BEGIN Data records

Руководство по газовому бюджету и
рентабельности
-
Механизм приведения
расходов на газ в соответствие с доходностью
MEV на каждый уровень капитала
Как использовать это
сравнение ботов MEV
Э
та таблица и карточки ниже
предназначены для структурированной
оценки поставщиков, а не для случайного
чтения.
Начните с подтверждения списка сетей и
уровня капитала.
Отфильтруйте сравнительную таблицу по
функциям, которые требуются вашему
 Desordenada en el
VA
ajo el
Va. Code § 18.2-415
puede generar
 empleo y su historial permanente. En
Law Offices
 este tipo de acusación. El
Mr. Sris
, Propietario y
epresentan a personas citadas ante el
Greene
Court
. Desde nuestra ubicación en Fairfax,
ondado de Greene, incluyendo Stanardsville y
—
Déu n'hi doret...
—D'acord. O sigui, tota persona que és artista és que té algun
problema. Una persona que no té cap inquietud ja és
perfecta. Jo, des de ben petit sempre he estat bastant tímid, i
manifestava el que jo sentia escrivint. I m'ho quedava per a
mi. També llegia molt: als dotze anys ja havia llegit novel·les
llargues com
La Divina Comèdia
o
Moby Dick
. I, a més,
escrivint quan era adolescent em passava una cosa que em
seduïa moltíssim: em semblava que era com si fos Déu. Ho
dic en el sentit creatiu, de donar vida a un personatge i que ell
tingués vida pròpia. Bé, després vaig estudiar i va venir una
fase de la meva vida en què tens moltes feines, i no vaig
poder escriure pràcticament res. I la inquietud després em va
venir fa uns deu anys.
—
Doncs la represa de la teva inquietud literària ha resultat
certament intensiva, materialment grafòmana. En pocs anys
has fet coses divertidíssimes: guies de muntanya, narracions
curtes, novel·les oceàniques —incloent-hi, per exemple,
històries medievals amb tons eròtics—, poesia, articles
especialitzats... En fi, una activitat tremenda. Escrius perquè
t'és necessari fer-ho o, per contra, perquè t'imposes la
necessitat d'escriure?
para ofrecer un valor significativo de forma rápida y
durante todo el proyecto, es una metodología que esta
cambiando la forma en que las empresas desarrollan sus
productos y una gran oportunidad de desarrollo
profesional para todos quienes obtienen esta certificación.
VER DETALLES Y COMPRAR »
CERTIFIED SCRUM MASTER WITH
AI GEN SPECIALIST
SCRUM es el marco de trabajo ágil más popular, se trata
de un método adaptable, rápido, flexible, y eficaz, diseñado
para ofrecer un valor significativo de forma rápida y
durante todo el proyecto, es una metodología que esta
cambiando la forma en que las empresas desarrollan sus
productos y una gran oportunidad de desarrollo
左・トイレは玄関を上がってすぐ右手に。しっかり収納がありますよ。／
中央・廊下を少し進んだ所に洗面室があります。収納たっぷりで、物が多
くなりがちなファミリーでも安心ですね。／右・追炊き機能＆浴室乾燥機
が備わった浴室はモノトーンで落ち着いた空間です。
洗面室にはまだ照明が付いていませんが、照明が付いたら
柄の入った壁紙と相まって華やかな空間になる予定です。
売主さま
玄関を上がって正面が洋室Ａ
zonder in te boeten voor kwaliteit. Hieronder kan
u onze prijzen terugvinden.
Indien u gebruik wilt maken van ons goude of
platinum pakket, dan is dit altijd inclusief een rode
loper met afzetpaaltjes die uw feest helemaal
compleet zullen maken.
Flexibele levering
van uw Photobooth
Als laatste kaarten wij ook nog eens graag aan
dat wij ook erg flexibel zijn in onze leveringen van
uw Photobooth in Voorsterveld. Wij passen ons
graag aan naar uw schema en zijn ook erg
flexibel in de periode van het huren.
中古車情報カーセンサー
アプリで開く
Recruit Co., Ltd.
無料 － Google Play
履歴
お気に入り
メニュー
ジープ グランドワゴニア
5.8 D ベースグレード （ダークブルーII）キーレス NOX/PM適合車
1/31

END Data records
BEGIN Data records

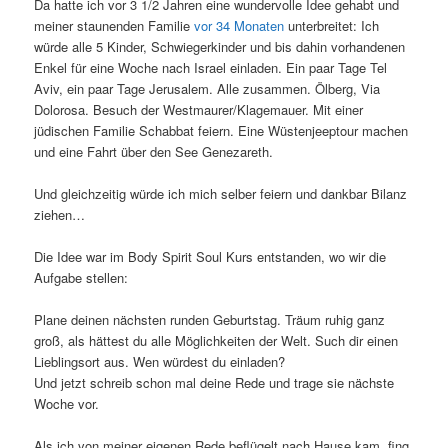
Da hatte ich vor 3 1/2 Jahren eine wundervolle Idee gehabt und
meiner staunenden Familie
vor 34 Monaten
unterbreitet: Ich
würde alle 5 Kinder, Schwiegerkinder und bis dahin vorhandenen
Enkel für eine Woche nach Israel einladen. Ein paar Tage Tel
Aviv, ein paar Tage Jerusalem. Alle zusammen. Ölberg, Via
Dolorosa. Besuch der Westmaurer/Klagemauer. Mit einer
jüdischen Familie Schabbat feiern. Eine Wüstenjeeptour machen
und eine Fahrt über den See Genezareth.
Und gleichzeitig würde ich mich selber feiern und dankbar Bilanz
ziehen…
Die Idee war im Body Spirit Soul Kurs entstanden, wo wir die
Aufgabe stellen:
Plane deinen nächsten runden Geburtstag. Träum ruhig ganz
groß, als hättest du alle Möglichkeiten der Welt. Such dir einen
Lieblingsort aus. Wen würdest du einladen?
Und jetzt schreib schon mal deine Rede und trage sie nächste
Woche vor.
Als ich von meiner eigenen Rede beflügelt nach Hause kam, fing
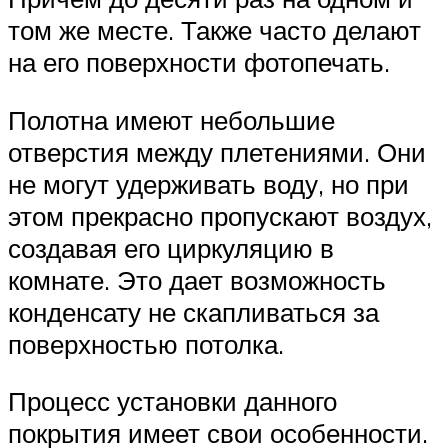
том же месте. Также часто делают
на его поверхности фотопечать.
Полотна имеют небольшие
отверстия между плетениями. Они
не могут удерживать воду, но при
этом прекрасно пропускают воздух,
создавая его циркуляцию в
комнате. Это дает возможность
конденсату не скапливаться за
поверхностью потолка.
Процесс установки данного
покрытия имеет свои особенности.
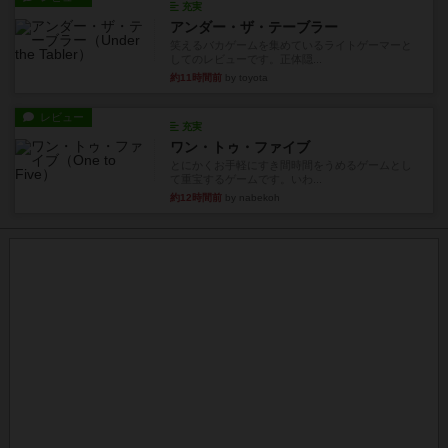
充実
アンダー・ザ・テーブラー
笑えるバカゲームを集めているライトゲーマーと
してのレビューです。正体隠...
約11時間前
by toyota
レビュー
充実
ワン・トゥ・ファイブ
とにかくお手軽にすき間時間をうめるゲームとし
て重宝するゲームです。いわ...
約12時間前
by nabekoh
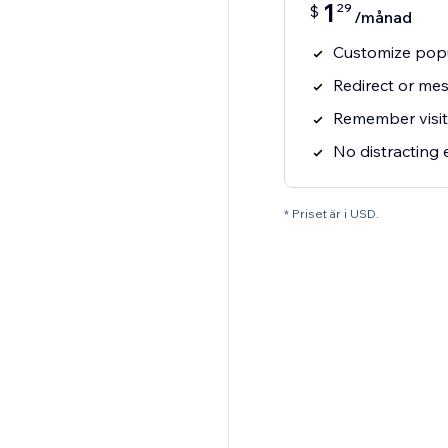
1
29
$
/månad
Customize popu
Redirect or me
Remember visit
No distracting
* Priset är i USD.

END Data records
BEGIN Data records

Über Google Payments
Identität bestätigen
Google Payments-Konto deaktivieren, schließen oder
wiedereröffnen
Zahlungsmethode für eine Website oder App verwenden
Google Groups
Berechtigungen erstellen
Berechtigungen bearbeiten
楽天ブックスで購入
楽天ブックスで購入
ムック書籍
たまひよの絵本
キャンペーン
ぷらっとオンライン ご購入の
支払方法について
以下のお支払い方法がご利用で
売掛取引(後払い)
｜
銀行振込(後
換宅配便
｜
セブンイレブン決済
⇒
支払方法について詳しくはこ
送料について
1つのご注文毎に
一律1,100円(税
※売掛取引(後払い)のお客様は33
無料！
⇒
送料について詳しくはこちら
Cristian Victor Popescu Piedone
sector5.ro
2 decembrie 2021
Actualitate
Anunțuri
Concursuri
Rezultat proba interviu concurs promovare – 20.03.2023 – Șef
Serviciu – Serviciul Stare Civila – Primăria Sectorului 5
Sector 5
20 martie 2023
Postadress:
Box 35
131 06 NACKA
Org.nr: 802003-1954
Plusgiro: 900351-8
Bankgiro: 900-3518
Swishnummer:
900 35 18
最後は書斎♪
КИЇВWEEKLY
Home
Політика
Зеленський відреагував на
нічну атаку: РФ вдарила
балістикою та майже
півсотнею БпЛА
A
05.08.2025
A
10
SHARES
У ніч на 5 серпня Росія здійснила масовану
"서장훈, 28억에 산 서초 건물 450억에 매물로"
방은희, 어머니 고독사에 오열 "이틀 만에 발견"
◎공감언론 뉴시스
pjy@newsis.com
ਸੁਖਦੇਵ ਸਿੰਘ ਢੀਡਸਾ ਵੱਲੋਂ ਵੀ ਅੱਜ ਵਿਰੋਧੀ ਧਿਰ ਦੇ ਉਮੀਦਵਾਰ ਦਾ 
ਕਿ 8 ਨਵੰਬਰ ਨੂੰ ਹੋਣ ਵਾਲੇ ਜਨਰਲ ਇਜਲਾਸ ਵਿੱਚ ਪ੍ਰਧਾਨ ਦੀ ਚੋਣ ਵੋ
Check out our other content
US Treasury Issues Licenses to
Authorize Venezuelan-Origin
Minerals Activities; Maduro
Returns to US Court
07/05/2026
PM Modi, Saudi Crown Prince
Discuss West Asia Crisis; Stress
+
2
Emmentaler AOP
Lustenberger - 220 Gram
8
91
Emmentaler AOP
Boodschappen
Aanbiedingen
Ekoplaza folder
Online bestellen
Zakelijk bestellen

END Data records

> [Exercise aim] Repeat verbatim the lines from the one containing "Руководство по газовому бюджету и" through the one containing "ondado de Greene, incluyendo Stanardsville y", including both of those lines.

> [Problem solution]
Руководство по газовому бюджету и
рентабельности
-
Механизм приведения
расходов на газ в соответствие с доходностью
MEV на каждый уровень капитала
Как использовать это
сравнение ботов MEV
Э
та таблица и карточки ниже
предназначены для структурированной
оценки поставщиков, а не для случайного
чтения.
Начните с подтверждения списка сетей и
уровня капитала.
Отфильтруйте сравнительную таблицу по
функциям, которые требуются вашему
 Desordenada en el
VA
ajo el
Va. Code § 18.2-415
puede generar
 empleo y su historial permanente. En
Law Offices
 este tipo de acusación. El
Mr. Sris
, Propietario y
epresentan a personas citadas ante el
Greene
Court
. Desde nuestra ubicación en Fairfax,
ondado de Greene, incluyendo Stanardsville y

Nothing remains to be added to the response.